Is this really the way we pray?

Sadly, if we are honest, we probably have to admit – yes prayer often feels like salt and pepper. We get busy doing our own stuff, and then perfunctorily sprinkle a little salt and pepper prayer into the mix.

Could we find a way to get past salt and pepper prayers?

I’ll be the first to admit, this is often where I land.

I want to pray. I know I need to pray. I know there is power in prayer. I know prayer moves the heart of God. I know that God desires a deep connection with us through prayer. I know prayer is one of the few practices that Jesus specifically taught his disciples how to do. I know lots about prayer. However, there is a huge difference between knowing lots about prayer and praying. There is even a wide chasm between desiring to have a better prayer life and actually praying. Sadly, I often fail to act on the knowledge and desire that I have. I often fail to pray deeply and passionately. I simply, sprinkle a little salt and pepper on what I am already doing.

If you are like me, you don’t really want to hear one more person give you another guilt trip about prayer. So, I will try and avoid that here. You don’t need to read another book on prayer. We’ve all read several of those, and have been temporarily encouraged; but then have found ourselves struggling along again.

Instead, I’m wondering: Do we need to re-imagine prayer?

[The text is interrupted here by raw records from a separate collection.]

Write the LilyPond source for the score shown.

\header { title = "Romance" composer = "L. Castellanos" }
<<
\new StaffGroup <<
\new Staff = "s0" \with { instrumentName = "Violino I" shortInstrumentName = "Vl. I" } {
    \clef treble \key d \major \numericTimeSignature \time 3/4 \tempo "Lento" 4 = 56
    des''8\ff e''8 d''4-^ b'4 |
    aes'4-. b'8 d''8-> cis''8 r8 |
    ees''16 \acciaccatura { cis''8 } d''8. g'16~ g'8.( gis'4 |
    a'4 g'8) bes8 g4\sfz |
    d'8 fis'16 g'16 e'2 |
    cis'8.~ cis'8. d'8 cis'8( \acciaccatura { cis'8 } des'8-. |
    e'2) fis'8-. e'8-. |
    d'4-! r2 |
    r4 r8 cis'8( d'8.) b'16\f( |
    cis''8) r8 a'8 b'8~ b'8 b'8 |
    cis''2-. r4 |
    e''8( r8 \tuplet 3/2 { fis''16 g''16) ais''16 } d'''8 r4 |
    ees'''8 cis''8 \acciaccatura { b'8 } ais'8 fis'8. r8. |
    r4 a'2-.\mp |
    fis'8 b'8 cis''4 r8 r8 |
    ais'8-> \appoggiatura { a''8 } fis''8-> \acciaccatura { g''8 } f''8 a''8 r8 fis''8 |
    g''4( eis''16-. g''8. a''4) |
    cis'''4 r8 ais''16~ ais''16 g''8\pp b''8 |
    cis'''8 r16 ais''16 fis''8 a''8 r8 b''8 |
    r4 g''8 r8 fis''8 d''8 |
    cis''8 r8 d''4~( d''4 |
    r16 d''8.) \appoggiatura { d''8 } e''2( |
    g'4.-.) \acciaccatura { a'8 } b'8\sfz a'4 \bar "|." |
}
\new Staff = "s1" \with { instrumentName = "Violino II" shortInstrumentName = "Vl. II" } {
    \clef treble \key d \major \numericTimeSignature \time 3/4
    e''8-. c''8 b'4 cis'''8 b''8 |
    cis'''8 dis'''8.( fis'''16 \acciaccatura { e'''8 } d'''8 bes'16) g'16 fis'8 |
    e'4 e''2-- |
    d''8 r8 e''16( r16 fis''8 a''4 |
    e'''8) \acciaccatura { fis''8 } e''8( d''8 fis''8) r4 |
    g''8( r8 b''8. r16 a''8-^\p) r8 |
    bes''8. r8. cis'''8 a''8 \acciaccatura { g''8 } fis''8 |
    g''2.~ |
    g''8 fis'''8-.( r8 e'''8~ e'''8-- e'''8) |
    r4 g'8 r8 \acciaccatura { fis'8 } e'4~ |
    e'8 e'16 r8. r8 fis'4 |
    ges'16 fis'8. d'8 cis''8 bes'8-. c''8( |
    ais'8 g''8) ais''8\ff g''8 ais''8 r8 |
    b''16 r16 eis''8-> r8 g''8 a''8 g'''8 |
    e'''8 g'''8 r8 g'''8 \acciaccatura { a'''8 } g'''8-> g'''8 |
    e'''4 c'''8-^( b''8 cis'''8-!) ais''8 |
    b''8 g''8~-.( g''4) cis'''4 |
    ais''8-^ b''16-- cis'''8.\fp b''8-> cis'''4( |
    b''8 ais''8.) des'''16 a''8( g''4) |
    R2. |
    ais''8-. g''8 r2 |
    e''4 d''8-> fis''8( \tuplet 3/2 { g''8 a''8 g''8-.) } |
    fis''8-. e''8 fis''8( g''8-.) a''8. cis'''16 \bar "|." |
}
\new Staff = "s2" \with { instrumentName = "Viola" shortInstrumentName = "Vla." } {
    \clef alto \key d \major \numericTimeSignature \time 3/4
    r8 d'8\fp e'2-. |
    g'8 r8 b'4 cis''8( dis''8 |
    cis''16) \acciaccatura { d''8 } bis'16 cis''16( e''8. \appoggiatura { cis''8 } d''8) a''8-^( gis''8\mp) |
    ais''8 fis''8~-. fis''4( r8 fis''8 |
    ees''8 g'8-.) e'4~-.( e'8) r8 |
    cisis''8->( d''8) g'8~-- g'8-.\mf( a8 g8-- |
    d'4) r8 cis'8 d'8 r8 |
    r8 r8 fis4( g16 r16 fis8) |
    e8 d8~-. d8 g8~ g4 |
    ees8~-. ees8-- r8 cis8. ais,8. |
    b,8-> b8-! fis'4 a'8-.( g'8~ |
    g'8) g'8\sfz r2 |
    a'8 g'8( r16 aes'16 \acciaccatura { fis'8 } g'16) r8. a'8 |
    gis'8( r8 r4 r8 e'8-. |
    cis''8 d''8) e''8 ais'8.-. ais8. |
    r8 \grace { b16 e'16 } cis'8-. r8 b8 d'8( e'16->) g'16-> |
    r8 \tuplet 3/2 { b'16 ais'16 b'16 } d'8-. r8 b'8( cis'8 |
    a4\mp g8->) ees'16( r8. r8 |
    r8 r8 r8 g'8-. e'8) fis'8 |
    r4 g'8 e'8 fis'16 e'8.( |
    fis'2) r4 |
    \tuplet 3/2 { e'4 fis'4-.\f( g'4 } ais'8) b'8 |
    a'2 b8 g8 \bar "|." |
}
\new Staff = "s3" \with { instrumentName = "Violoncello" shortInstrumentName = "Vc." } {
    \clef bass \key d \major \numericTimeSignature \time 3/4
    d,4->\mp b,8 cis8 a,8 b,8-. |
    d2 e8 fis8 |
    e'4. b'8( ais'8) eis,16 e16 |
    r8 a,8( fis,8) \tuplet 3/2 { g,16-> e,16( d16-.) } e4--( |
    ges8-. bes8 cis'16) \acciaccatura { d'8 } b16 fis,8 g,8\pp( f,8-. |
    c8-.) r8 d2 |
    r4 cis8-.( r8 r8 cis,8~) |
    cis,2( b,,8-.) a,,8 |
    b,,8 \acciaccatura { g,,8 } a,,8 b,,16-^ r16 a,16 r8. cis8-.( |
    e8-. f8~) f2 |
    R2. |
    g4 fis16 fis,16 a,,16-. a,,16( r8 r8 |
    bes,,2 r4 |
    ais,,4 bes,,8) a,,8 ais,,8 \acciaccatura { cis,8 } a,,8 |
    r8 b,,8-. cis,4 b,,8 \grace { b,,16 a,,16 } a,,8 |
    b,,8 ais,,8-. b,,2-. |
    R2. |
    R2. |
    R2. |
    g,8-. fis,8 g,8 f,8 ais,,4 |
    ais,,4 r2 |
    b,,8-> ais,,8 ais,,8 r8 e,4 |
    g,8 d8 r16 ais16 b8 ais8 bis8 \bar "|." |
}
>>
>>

Mark Buchanan in his book, Your God is Too Safe, writes a chapter on the loss of imagination. He uses kissing as an example – if you describe a kiss in it’s sheer physical form it almost sounds repugnant. It takes imagination to turn it into something incredible. He talks how we can rip the heart out of a communion service but explaining every last detail. He reminds us that one of the missing ingredients in our faith is imagination.

Is this what we have done to prayer? Taken the heart right out of it because we don’t have the imagination to see it in deeper, bolder, and more mysterious ways? I don’t know for sure, but I’m willing to go on a journey of re-imagination.

So, let’s imagine prayer as:

  • listening
  • breathing
  • food
  • life-blood
  • war
  • visiting the King
  • surgery
  • hanging out with our best friend
  • 911
  • I have several more, but you add your metaphor here

At some point, these metaphors all break down. However, could they also breathe fresh life into the old bones of our prayer lives? It’s worth a try!